• **Problem details**: Write out the records again, exactly. Nothing may be dropped.

● ● ● ● ●

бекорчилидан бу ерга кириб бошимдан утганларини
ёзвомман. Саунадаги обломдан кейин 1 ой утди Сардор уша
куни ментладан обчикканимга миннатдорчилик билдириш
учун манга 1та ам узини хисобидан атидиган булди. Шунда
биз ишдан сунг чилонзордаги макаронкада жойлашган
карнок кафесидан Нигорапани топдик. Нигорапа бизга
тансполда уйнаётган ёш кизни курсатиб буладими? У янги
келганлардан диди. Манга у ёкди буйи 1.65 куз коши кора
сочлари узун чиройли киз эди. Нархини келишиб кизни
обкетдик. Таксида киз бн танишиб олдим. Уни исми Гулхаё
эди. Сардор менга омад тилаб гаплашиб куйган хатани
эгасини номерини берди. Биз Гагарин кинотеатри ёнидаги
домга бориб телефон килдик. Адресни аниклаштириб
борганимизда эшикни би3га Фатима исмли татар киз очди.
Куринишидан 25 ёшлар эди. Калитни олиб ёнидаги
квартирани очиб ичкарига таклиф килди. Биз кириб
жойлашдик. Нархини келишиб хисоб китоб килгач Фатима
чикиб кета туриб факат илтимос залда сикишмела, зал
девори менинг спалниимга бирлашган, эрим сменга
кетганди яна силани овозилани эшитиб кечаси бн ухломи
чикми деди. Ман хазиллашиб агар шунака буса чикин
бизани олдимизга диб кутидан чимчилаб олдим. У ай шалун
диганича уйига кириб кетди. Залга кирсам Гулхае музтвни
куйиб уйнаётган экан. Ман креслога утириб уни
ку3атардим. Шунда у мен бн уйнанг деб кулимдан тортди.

● ● ● ● ●

• **Completed task**:
бекорчилидан бу ерга кириб бошимдан утганларини
ёзвомман. Саунадаги обломдан кейин 1 ой утди Сардор уша
куни ментладан обчикканимга миннатдорчилик билдириш
учун манга 1та ам узини хисобидан атидиган булди. Шунда
биз ишдан сунг чилонзордаги макаронкада жойлашган
карнок кафесидан Нигорапани топдик. Нигорапа бизга
тансполда уйнаётган ёш кизни курсатиб буладими? У янги
келганлардан диди. Манга у ёкди буйи 1.65 куз коши кора
сочлари узун чиройли киз эди. Нархини келишиб кизни
обкетдик. Таксида киз бн танишиб олдим. Уни исми Гулхаё
эди. Сардор менга омад тилаб гаплашиб куйган хатани
эгасини номерини берди. Биз Гагарин кинотеатри ёнидаги
домга бориб телефон килдик. Адресни аниклаштириб
борганимизда эшикни би3га Фатима исмли татар киз очди.
Куринишидан 25 ёшлар эди. Калитни олиб ёнидаги
квартирани очиб ичкарига таклиф килди. Биз кириб
жойлашдик. Нархини келишиб хисоб китоб килгач Фатима
чикиб кета туриб факат илтимос залда сикишмела, зал
девори менинг спалниимга бирлашган, эрим сменга
кетганди яна силани овозилани эшитиб кечаси бн ухломи
чикми деди. Ман хазиллашиб агар шунака буса чикин
бизани олдимизга диб кутидан чимчилаб олдим. У ай шалун
диганича уйига кириб кетди. Залга кирсам Гулхае музтвни
куйиб уйнаётган экан. Ман креслога утириб уни
ку3атардим. Шунда у мен бн уйнанг деб кулимдан тортди.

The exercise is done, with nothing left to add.